## TASK INSTRUCTIONS:
Could you output every line from the start of the items through the line containing "We implement reasonable" as a Markdown table with the columns Row and Line text, numbering the rows and omitting blank lines?

*** Opening of PROVIDED MATERIAL ***

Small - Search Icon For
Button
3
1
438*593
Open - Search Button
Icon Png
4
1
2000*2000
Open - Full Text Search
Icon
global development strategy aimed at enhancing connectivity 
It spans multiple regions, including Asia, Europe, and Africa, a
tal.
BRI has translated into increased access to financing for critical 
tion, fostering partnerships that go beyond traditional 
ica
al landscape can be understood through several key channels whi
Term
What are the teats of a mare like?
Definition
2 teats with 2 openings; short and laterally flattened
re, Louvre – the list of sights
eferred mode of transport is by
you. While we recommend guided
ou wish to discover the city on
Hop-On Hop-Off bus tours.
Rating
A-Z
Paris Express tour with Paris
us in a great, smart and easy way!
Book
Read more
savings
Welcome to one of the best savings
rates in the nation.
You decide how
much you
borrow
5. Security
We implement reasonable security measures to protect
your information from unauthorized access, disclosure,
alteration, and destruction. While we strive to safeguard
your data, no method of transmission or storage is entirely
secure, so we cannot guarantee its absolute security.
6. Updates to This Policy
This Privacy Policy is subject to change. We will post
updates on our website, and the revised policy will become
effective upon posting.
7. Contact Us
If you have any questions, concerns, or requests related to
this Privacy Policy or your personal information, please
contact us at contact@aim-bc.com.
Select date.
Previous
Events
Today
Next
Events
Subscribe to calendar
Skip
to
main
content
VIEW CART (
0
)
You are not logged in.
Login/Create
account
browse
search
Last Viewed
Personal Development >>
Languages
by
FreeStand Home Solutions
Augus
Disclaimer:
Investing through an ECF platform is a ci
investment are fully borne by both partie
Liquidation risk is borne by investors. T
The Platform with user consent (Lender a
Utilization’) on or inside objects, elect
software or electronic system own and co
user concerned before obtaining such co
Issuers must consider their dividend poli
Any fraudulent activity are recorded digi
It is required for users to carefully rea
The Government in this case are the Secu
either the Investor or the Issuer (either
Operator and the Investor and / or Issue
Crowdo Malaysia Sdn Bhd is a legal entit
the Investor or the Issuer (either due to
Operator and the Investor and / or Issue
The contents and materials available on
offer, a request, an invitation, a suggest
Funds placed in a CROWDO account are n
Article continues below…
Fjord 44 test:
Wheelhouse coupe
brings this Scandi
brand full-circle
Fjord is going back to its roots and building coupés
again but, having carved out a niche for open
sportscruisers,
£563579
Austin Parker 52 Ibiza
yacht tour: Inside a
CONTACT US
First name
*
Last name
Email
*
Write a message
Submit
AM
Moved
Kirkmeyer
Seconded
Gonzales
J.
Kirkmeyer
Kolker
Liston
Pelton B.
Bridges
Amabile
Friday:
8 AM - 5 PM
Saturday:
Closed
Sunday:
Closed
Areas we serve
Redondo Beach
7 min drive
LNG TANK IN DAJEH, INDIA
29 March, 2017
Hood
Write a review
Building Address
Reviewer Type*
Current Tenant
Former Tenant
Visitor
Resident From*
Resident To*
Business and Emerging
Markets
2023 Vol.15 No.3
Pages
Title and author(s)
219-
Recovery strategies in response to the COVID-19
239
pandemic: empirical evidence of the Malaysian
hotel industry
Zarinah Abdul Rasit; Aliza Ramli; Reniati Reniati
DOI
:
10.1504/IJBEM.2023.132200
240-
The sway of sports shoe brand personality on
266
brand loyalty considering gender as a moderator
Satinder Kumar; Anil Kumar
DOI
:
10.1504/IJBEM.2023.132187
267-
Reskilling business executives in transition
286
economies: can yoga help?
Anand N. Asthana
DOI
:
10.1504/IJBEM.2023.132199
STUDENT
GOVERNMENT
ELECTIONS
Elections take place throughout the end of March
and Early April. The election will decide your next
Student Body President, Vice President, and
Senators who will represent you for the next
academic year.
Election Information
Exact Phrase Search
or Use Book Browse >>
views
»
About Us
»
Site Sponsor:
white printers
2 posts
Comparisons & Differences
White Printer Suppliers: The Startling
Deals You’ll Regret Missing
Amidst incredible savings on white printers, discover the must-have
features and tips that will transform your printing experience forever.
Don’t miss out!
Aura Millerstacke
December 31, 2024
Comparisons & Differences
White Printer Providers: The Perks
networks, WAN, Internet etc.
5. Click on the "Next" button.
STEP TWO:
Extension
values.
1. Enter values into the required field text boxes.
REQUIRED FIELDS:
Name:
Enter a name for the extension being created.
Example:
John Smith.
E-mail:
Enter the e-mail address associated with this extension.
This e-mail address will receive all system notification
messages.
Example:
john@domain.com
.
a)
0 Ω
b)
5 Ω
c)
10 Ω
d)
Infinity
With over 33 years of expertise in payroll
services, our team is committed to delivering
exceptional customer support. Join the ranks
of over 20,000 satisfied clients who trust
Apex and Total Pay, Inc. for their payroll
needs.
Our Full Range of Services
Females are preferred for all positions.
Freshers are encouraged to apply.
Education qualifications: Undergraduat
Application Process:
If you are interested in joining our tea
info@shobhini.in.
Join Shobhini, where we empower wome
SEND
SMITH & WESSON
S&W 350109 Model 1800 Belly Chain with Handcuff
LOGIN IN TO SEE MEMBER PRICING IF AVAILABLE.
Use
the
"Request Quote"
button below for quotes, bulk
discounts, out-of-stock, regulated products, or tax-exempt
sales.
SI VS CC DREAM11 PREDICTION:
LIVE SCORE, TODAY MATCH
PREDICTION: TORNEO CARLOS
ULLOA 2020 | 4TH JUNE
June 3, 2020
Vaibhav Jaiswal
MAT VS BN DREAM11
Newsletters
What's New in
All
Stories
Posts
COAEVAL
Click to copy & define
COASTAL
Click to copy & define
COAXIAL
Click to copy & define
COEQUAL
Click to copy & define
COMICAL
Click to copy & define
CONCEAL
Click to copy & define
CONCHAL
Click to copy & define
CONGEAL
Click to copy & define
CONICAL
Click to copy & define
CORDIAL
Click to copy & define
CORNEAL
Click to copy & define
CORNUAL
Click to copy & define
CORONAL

*** Close of PROVIDED MATERIAL ***

## RESULT OF THIS EXERCISE:
| Row | Line text |
|---|---|
| 1 | Small - Search Icon For |
| 2 | Button |
| 3 | 3 |
| 4 | 1 |
| 5 | 438*593 |
| 6 | Open - Search Button |
| 7 | Icon Png |
| 8 | 4 |
| 9 | 1 |
| 10 | 2000*2000 |
| 11 | Open - Full Text Search |
| 12 | Icon |
| 13 | global development strategy aimed at enhancing connectivity  |
| 14 | It spans multiple regions, including Asia, Europe, and Africa, a |
| 15 | tal. |
| 16 | BRI has translated into increased access to financing for critical  |
| 17 | tion, fostering partnerships that go beyond traditional  |
| 18 | ica |
| 19 | al landscape can be understood through several key channels whi |
| 20 | Term |
| 21 | What are the teats of a mare like? |
| 22 | Definition |
| 23 | 2 teats with 2 openings; short and laterally flattened |
| 24 | re, Louvre – the list of sights |
| 25 | eferred mode of transport is by |
| 26 | you. While we recommend guided |
| 27 | ou wish to discover the city on |
| 28 | Hop-On Hop-Off bus tours. |
| 29 | Rating |
| 30 | A-Z |
| 31 | Paris Express tour with Paris |
| 32 | us in a great, smart and easy way! |
| 33 | Book |
| 34 | Read more |
| 35 | savings |
| 36 | Welcome to one of the best savings |
| 37 | rates in the nation. |
| 38 | You decide how |
| 39 | much you |
| 40 | borrow |
| 41 | 5. Security |
| 42 | We implement reasonable security measures to protect |